Copy out the lines of the listing word for word, starting at the line that contains "Review Guide (Consolidated)" and ending at the line that contains "## Global Recommendations", with both of those lines included.

Saved data entries
╔══

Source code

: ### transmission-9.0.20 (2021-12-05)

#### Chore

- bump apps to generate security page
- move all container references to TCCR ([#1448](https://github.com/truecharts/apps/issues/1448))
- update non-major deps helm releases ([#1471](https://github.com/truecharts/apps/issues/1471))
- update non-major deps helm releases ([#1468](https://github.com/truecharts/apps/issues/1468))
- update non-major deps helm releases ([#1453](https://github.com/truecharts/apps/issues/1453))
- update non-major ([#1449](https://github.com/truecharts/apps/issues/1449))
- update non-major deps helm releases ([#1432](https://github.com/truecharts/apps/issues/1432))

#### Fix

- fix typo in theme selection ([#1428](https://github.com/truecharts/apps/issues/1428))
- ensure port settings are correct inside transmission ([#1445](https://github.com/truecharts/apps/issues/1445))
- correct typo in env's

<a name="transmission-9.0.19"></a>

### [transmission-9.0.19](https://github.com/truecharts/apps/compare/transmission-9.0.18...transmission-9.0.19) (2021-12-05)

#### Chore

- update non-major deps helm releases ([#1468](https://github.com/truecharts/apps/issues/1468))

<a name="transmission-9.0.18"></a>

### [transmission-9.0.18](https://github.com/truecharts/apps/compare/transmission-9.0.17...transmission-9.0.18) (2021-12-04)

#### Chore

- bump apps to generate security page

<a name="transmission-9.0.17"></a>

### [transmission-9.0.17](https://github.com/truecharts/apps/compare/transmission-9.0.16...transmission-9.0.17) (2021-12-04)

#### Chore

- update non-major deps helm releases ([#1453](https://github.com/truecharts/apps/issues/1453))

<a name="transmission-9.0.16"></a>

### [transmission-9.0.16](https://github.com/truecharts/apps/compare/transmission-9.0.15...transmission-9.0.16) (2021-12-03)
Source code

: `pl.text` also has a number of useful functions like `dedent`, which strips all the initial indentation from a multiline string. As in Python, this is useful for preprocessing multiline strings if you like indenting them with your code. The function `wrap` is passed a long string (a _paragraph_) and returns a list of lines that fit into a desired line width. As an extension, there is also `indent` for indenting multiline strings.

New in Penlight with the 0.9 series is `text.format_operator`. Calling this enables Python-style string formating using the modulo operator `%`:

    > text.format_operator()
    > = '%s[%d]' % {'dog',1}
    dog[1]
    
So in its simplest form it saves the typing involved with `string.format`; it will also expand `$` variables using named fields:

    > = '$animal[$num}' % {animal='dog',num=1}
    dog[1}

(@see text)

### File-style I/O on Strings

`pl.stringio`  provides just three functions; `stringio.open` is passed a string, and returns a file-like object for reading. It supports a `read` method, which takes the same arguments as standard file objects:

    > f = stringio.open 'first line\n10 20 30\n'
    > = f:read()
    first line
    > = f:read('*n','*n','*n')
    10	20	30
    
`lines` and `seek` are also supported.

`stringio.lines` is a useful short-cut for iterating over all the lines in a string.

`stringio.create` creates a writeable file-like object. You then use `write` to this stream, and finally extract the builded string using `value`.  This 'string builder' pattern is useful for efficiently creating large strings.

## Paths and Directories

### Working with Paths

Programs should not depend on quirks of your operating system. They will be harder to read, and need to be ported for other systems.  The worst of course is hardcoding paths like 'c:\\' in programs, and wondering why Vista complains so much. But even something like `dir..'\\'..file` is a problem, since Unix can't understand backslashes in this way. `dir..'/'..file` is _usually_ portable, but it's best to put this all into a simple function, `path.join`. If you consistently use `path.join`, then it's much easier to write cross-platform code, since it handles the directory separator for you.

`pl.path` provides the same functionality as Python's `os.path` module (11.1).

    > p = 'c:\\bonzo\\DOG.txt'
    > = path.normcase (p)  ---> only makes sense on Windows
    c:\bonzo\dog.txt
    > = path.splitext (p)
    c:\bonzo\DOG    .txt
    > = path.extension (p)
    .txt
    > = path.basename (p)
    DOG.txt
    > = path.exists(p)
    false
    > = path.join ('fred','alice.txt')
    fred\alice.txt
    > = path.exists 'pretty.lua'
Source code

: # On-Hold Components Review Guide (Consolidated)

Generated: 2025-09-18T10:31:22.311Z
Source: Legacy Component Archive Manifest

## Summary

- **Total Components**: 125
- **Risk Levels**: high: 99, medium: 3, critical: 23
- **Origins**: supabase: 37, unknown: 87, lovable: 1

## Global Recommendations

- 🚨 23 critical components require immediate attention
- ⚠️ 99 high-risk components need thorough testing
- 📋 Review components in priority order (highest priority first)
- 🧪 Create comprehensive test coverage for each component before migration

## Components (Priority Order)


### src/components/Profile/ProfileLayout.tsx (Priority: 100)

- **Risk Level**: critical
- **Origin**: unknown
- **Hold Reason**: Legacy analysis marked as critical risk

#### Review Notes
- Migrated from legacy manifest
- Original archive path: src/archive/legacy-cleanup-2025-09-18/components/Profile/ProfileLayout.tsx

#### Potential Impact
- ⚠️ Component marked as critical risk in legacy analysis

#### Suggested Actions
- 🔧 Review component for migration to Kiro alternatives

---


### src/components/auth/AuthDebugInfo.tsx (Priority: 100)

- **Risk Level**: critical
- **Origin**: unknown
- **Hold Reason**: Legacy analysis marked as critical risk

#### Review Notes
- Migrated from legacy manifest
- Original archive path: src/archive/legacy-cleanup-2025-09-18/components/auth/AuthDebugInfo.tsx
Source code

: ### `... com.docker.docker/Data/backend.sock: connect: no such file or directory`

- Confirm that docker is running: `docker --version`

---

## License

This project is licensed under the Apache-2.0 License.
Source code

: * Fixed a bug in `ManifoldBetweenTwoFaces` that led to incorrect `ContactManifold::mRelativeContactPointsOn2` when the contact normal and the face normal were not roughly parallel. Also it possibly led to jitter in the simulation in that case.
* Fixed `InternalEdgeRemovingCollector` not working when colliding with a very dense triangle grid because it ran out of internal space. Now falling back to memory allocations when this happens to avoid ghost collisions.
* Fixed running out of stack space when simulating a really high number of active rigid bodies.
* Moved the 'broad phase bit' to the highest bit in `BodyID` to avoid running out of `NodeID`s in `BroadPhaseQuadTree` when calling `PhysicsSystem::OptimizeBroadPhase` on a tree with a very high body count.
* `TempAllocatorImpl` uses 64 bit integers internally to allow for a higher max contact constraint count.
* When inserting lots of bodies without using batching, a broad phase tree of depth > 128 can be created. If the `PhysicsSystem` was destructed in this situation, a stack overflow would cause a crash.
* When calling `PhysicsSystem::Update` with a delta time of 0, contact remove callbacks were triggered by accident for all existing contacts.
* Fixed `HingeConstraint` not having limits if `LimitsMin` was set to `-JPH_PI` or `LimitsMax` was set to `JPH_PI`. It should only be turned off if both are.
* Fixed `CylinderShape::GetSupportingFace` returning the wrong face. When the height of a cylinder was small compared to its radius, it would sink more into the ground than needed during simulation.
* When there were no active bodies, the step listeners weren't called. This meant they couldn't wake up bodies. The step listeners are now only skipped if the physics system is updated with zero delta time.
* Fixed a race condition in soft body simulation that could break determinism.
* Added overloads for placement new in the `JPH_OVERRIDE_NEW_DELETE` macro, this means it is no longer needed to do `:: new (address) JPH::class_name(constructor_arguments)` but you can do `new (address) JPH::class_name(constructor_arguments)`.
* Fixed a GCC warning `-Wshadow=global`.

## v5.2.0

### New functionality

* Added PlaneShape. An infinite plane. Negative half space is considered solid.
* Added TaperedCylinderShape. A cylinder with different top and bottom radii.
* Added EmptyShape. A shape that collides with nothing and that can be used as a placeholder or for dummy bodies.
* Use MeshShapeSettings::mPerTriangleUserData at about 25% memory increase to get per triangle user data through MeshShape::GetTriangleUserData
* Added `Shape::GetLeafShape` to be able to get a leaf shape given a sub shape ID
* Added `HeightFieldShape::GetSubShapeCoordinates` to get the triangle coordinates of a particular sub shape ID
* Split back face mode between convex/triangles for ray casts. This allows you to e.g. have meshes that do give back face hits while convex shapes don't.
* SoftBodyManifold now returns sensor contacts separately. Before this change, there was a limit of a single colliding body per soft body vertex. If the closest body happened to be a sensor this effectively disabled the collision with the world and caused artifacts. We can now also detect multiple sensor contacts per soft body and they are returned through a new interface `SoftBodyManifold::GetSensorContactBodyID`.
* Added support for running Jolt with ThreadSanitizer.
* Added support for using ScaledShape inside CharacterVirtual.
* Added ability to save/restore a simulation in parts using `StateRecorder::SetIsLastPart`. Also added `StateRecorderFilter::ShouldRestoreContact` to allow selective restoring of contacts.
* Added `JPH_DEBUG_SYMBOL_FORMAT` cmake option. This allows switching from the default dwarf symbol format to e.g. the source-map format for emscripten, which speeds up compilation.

╚══

§ Result of this task:
: # On-Hold Components Review Guide (Consolidated)

Generated: 2025-09-18T10:31:22.311Z
Source: Legacy Component Archive Manifest

## Summary

- **Total Components**: 125
- **Risk Levels**: high: 99, medium: 3, critical: 23
- **Origins**: supabase: 37, unknown: 87, lovable: 1

## Global Recommendations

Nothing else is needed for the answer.